## ACTION ITEM
Look through the entries below and report every line that has "componentIndex".

## RECORDS
◆ ◆ ◆ ◆ ◆ ◆ ◆

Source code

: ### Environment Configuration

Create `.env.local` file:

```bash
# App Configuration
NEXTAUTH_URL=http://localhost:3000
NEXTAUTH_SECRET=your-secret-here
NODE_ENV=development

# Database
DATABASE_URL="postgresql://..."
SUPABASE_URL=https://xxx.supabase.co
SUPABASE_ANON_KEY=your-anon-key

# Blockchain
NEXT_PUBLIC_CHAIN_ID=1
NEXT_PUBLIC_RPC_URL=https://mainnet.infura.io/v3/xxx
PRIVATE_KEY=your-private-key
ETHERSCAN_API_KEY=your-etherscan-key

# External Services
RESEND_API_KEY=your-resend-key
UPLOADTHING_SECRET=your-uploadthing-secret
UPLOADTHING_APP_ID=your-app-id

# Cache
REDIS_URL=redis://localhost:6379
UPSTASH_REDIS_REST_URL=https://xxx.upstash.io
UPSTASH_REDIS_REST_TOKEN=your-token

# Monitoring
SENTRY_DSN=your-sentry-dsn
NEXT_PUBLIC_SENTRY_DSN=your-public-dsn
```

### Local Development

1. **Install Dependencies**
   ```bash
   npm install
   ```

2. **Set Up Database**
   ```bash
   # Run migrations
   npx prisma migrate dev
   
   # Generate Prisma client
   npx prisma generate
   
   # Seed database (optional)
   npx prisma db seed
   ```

◆ ◆ ◆ ◆ ◆ ◆ ◆

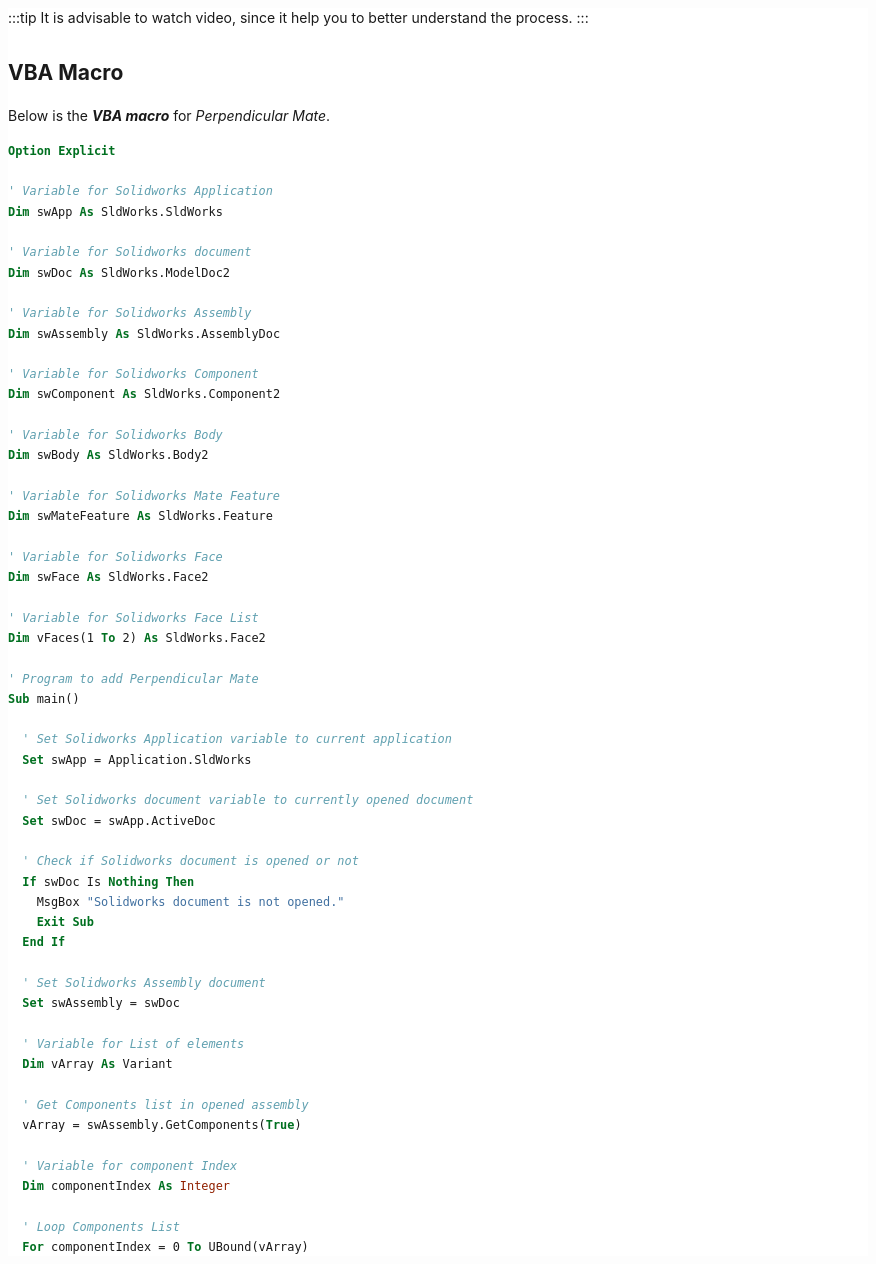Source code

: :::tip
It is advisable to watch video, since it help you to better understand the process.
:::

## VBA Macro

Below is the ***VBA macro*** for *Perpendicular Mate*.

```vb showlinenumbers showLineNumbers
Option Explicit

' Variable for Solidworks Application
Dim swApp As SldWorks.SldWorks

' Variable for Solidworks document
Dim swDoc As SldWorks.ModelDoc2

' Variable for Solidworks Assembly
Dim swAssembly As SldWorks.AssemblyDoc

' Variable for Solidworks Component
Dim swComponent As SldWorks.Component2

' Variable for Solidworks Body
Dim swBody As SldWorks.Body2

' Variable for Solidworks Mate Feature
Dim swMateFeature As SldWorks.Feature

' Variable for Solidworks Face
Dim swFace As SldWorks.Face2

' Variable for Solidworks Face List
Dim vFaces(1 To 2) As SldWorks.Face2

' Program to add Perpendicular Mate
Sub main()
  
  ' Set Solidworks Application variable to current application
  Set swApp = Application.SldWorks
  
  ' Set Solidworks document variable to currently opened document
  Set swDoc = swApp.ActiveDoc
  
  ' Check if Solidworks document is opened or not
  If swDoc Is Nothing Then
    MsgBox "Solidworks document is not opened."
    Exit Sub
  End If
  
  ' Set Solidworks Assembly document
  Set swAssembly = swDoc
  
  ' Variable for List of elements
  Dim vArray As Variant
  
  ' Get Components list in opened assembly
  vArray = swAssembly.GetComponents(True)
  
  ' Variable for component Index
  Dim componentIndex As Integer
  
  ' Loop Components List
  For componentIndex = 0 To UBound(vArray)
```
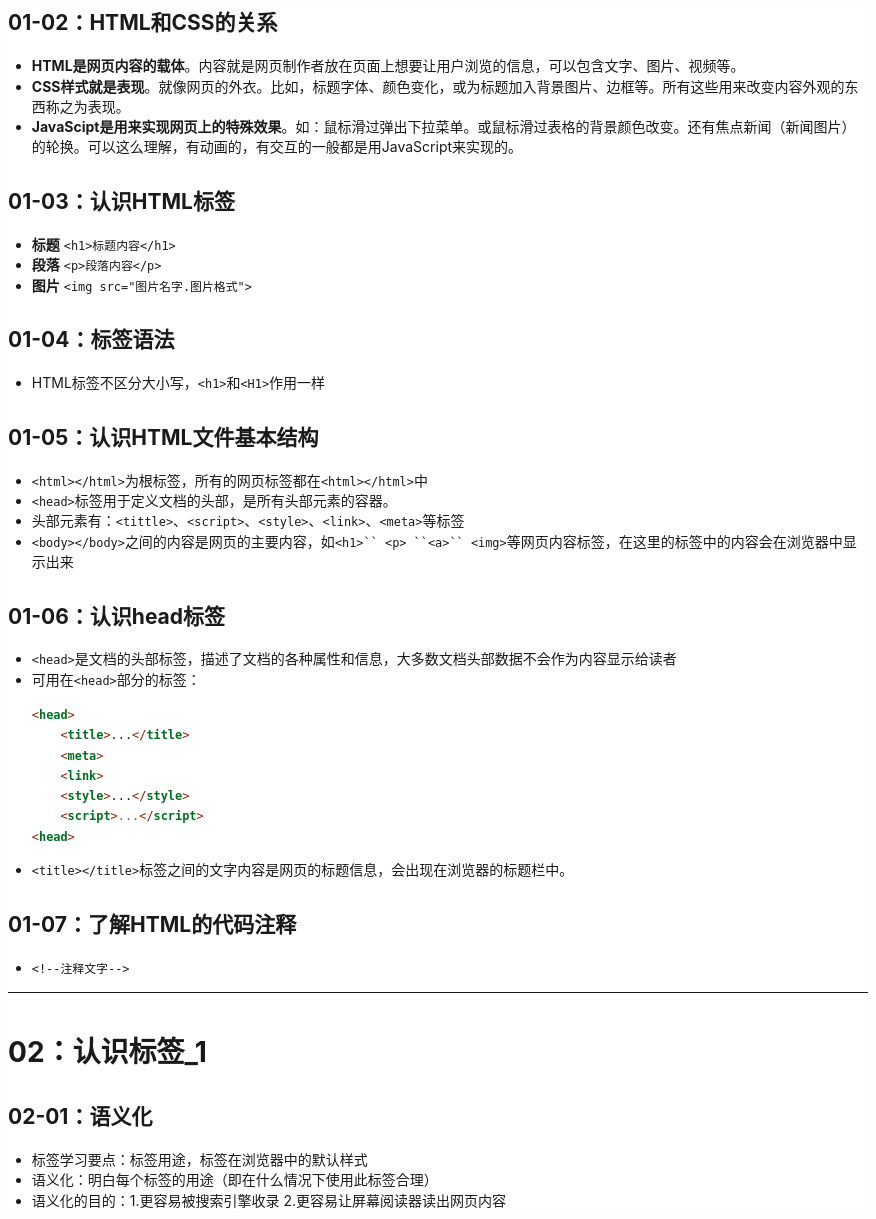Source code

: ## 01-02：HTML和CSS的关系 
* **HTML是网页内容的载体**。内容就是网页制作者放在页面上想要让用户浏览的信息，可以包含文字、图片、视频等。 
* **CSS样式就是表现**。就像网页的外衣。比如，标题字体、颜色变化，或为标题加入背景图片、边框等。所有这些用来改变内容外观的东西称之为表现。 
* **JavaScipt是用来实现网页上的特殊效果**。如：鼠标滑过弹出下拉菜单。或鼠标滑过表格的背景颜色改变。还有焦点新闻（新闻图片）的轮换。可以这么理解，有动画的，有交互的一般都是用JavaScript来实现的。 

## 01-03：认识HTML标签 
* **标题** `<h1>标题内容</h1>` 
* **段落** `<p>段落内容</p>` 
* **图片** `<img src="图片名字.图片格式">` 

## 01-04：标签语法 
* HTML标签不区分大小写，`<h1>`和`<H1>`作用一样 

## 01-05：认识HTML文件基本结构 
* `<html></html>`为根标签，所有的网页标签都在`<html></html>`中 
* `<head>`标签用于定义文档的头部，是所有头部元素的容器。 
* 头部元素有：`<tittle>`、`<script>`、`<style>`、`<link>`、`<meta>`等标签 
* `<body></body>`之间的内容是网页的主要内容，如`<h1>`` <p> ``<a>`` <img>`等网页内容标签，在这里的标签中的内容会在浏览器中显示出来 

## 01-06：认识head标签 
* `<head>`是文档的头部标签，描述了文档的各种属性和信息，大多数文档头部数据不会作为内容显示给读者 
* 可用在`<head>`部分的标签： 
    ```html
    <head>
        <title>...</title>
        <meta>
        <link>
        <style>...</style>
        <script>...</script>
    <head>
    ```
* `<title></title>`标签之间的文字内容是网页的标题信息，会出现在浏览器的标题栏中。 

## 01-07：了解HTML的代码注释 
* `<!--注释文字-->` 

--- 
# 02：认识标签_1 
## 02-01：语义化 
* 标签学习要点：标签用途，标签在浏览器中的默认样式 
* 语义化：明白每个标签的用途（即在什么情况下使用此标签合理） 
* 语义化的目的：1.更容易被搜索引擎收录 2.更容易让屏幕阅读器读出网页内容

◆ ◆ ◆ ◆ ◆ ◆ ◆

## TASK OUTPUT
  Dim componentIndex As Integer
  For componentIndex = 0 To UBound(vArray)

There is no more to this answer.